» Task prompt: All of the entries should be written out again exactly.

Stored data entries
= = = =
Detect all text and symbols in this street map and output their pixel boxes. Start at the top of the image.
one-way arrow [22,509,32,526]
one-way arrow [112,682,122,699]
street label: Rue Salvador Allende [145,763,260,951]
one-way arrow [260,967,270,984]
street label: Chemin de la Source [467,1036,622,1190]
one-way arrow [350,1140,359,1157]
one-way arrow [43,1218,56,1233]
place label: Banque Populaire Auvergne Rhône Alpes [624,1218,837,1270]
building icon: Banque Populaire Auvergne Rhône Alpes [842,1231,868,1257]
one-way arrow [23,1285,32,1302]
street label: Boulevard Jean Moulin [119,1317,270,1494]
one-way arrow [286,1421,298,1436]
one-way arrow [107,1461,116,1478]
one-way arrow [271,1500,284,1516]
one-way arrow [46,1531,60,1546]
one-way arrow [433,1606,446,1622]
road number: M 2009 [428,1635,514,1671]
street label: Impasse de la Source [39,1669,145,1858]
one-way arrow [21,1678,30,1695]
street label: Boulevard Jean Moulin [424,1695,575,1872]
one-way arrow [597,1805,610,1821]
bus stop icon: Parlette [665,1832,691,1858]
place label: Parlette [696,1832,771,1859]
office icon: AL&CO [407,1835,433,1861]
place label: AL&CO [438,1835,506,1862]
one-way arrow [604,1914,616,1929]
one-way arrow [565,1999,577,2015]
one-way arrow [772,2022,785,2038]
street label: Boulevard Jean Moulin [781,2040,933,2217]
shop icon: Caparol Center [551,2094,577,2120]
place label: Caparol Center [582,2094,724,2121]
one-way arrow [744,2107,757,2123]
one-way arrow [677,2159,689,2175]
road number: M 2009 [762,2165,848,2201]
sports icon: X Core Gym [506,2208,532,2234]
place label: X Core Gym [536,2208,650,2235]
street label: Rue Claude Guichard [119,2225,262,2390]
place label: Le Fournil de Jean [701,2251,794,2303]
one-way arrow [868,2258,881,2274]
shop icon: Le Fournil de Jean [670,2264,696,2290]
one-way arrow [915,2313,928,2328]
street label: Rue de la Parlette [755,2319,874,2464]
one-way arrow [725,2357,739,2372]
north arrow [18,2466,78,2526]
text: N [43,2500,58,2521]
= = = =
» Answer for this exercise:
Detect all text and symbols in this street map and output their pixel boxes. Start at the top of the image.
one-way arrow [22,509,32,526]
one-way arrow [112,682,122,699]
street label: Rue Salvador Allende [145,763,260,951]
one-way arrow [260,967,270,984]
street label: Chemin de la Source [467,1036,622,1190]
one-way arrow [350,1140,359,1157]
one-way arrow [43,1218,56,1233]
place label: Banque Populaire Auvergne Rhône Alpes [624,1218,837,1270]
building icon: Banque Populaire Auvergne Rhône Alpes [842,1231,868,1257]
one-way arrow [23,1285,32,1302]
street label: Boulevard Jean Moulin [119,1317,270,1494]
one-way arrow [286,1421,298,1436]
one-way arrow [107,1461,116,1478]
one-way arrow [271,1500,284,1516]
one-way arrow [46,1531,60,1546]
one-way arrow [433,1606,446,1622]
road number: M 2009 [428,1635,514,1671]
street label: Impasse de la Source [39,1669,145,1858]
one-way arrow [21,1678,30,1695]
street label: Boulevard Jean Moulin [424,1695,575,1872]
one-way arrow [597,1805,610,1821]
bus stop icon: Parlette [665,1832,691,1858]
place label: Parlette [696,1832,771,1859]
office icon: AL&CO [407,1835,433,1861]
place label: AL&CO [438,1835,506,1862]
one-way arrow [604,1914,616,1929]
one-way arrow [565,1999,577,2015]
one-way arrow [772,2022,785,2038]
street label: Boulevard Jean Moulin [781,2040,933,2217]
shop icon: Caparol Center [551,2094,577,2120]
place label: Caparol Center [582,2094,724,2121]
one-way arrow [744,2107,757,2123]
one-way arrow [677,2159,689,2175]
road number: M 2009 [762,2165,848,2201]
sports icon: X Core Gym [506,2208,532,2234]
place label: X Core Gym [536,2208,650,2235]
street label: Rue Claude Guichard [119,2225,262,2390]
place label: Le Fournil de Jean [701,2251,794,2303]
one-way arrow [868,2258,881,2274]
shop icon: Le Fournil de Jean [670,2264,696,2290]
one-way arrow [915,2313,928,2328]
street label: Rue de la Parlette [755,2319,874,2464]
one-way arrow [725,2357,739,2372]
north arrow [18,2466,78,2526]
text: N [43,2500,58,2521]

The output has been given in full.